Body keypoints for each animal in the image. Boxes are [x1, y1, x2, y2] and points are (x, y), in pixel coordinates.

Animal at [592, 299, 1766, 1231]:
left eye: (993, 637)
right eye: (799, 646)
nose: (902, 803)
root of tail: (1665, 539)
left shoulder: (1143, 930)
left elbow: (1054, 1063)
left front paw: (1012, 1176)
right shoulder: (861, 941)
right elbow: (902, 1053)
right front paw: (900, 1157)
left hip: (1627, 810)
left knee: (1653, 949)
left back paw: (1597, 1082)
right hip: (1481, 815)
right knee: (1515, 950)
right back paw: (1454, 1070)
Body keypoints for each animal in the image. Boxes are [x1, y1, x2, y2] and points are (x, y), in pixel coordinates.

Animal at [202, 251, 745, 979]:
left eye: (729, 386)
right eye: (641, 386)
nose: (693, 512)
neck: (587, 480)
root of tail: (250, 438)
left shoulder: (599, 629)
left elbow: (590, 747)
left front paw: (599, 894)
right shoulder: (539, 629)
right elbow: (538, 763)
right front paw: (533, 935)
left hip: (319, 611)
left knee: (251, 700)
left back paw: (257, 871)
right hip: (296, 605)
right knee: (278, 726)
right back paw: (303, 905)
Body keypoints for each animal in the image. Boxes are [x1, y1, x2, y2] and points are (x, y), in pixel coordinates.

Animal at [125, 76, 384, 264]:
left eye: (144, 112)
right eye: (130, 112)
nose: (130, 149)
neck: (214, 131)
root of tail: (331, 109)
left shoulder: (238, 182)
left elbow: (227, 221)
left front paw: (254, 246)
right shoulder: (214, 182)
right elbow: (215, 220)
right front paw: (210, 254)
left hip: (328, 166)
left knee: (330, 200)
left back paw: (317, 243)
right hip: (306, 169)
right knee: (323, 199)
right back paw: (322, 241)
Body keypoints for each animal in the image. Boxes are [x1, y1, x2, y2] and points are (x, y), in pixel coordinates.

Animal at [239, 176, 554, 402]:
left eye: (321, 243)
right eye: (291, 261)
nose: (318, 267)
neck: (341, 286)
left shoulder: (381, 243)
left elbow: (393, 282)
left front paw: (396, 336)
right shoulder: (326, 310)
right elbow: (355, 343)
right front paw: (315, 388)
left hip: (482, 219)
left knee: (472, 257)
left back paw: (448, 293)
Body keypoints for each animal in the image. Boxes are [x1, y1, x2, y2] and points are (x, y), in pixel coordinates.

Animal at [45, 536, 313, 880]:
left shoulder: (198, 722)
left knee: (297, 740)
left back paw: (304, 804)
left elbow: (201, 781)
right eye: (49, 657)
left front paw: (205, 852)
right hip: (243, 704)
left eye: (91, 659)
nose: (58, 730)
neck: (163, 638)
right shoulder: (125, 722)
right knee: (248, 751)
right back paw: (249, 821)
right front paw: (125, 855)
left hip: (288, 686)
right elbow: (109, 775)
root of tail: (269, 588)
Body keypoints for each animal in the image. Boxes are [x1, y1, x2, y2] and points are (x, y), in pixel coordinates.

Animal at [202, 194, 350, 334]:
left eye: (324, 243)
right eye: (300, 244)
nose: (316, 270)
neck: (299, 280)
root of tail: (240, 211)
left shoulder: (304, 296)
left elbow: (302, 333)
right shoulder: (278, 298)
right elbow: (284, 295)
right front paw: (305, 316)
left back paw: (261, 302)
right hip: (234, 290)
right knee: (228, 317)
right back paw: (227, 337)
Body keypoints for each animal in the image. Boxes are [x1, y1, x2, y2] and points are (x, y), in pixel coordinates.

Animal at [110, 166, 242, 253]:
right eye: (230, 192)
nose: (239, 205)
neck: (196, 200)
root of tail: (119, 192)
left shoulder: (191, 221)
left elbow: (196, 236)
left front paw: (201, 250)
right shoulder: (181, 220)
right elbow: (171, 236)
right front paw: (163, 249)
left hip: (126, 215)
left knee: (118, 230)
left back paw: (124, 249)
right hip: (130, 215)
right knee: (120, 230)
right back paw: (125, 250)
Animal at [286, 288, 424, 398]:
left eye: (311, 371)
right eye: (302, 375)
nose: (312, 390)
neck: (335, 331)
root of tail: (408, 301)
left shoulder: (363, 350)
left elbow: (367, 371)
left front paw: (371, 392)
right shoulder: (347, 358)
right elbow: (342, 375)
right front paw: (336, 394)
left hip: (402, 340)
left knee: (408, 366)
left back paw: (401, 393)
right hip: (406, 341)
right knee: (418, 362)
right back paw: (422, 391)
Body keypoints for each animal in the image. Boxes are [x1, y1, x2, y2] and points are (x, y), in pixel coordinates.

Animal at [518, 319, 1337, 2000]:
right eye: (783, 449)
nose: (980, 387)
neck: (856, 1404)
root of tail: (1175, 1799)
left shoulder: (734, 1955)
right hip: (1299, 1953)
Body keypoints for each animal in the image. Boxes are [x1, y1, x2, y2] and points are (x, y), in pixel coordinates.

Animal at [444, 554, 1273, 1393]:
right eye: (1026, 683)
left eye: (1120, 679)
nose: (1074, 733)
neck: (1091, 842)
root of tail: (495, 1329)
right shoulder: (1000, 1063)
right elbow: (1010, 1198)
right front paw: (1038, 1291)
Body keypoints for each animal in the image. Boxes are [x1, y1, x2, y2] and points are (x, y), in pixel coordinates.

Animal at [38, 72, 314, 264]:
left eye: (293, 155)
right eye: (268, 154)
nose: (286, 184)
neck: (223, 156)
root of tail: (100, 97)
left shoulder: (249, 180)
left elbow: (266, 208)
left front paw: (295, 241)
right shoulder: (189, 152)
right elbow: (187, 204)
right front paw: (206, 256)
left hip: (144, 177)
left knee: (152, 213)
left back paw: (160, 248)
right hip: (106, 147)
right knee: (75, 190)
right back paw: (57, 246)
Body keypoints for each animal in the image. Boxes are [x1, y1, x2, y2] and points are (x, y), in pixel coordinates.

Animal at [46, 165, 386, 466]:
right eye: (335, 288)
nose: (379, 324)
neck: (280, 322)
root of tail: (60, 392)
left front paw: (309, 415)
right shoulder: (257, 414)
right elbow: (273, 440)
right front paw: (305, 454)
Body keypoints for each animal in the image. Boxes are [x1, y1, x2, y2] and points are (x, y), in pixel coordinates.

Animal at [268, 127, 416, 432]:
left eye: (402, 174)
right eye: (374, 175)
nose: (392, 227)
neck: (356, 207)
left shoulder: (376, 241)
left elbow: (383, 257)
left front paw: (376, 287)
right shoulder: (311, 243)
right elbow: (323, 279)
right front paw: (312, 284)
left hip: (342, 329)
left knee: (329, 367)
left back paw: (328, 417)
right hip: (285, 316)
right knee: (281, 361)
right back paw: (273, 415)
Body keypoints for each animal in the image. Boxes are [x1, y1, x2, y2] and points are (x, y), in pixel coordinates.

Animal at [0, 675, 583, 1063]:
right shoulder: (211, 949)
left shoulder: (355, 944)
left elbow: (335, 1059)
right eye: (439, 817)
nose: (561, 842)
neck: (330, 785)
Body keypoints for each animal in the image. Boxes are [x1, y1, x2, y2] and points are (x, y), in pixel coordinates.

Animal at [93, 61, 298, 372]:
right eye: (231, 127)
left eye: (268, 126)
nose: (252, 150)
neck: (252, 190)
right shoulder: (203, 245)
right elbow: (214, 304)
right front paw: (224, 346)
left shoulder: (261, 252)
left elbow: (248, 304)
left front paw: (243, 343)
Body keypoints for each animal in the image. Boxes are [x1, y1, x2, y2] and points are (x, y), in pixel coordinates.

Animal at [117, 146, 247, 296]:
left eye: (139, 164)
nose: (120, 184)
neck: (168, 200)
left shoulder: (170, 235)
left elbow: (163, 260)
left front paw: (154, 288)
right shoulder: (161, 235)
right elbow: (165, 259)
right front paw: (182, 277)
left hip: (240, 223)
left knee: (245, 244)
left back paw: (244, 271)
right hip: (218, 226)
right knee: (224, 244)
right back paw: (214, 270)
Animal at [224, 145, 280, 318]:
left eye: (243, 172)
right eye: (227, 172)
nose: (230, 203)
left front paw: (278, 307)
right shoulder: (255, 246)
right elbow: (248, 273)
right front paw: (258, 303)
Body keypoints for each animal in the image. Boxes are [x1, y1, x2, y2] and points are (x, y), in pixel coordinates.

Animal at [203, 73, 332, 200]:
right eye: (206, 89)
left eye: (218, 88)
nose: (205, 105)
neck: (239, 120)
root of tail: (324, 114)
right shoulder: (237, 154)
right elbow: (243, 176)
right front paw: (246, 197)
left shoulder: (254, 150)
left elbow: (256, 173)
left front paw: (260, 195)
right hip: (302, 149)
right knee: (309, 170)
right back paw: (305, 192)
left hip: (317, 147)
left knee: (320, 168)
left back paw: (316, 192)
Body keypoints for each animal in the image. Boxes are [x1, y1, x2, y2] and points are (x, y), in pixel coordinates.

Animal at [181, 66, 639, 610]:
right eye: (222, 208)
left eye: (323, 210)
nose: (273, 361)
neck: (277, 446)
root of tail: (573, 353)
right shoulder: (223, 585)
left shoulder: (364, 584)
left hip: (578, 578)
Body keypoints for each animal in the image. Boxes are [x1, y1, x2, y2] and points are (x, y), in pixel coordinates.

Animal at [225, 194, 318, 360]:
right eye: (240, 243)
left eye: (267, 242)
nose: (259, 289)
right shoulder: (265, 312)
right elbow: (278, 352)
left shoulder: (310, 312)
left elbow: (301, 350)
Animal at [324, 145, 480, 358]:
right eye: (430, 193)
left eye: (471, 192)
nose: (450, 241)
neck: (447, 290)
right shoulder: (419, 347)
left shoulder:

§ **TASK DIRECTIONS**: Within the material above, extract exactly the lines that start at the line containing "neck: (299, 280)" and stop after the line containing "right hip: (1299, 1953)", and only those.

§ **SOLUTION FOR THIS TASK**:
neck: (299, 280)
root of tail: (240, 211)
left shoulder: (304, 296)
left elbow: (302, 333)
right shoulder: (278, 298)
right elbow: (284, 295)
right front paw: (305, 316)
left back paw: (261, 302)
right hip: (234, 290)
right knee: (228, 317)
right back paw: (227, 337)
Body keypoints for each animal in the image. Boxes are [x1, y1, x2, y2] and points are (x, y), in pixel coordinates.

Animal at [110, 166, 242, 253]:
right eye: (230, 192)
nose: (239, 205)
neck: (196, 200)
root of tail: (119, 192)
left shoulder: (191, 221)
left elbow: (196, 236)
left front paw: (201, 250)
right shoulder: (181, 220)
right elbow: (171, 236)
right front paw: (163, 249)
left hip: (126, 215)
left knee: (118, 230)
left back paw: (124, 249)
right hip: (130, 215)
right knee: (120, 230)
right back paw: (125, 250)
Animal at [286, 288, 424, 398]:
left eye: (311, 371)
right eye: (302, 375)
nose: (312, 390)
neck: (335, 331)
root of tail: (408, 301)
left shoulder: (363, 350)
left elbow: (367, 371)
left front paw: (371, 392)
right shoulder: (347, 358)
right elbow: (342, 375)
right front paw: (336, 394)
left hip: (402, 340)
left knee: (408, 366)
left back paw: (401, 393)
right hip: (406, 341)
right knee: (418, 362)
right back paw: (422, 391)
Body keypoints for each animal in the image. Boxes are [x1, y1, x2, y2] and points are (x, y), in pixel coordinates.

Animal at [518, 319, 1337, 2000]:
right eye: (783, 449)
nose: (980, 387)
neck: (856, 1404)
root of tail: (1175, 1799)
left shoulder: (734, 1955)
right hip: (1299, 1953)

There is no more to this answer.